*What is expected*
Although the records contain pictures, the copy should leave them out and match everything else exactly.

*Given entries*
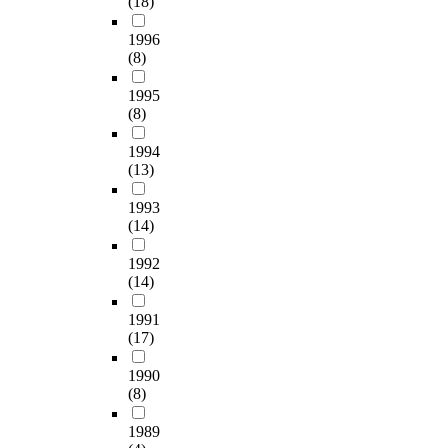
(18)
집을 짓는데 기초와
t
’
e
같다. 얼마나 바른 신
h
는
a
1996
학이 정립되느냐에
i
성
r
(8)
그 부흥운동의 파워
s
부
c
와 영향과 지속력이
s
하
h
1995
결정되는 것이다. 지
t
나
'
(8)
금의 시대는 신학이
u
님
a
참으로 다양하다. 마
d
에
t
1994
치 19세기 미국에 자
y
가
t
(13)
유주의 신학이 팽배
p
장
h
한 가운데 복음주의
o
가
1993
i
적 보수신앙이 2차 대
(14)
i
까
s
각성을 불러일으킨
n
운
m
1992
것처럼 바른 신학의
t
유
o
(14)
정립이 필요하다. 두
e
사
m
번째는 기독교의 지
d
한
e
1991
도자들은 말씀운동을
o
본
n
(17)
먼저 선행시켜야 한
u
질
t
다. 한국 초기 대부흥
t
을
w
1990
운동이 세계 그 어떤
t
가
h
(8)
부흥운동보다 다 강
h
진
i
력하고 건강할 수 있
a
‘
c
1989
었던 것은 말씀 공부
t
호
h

*Task response*
(18)
집을 짓는데 기초와
t
’
e
같다. 얼마나 바른 신
h
는
a
1996
학이 정립되느냐에
i
성
r
(8)
그 부흥운동의 파워
s
부
c
와 영향과 지속력이
s
하
h
1995
결정되는 것이다. 지
t
나
'
(8)
금의 시대는 신학이
u
님
a
참으로 다양하다. 마
d
에
t
1994
치 19세기 미국에 자
y
가
t
(13)
유주의 신학이 팽배
p
장
h
한 가운데 복음주의
o
가
1993
i
적 보수신앙이 2차 대
(14)
i
까
s
각성을 불러일으킨
n
운
m
1992
것처럼 바른 신학의
t
유
o
(14)
정립이 필요하다. 두
e
사
m
번째는 기독교의 지
d
한
e
1991
도자들은 말씀운동을
o
본
n
(17)
먼저 선행시켜야 한
u
질
t
다. 한국 초기 대부흥
t
을
w
1990
운동이 세계 그 어떤
t
가
h
(8)
부흥운동보다 다 강
h
진
i
력하고 건강할 수 있
a
‘
c
1989
었던 것은 말씀 공부
t
호
h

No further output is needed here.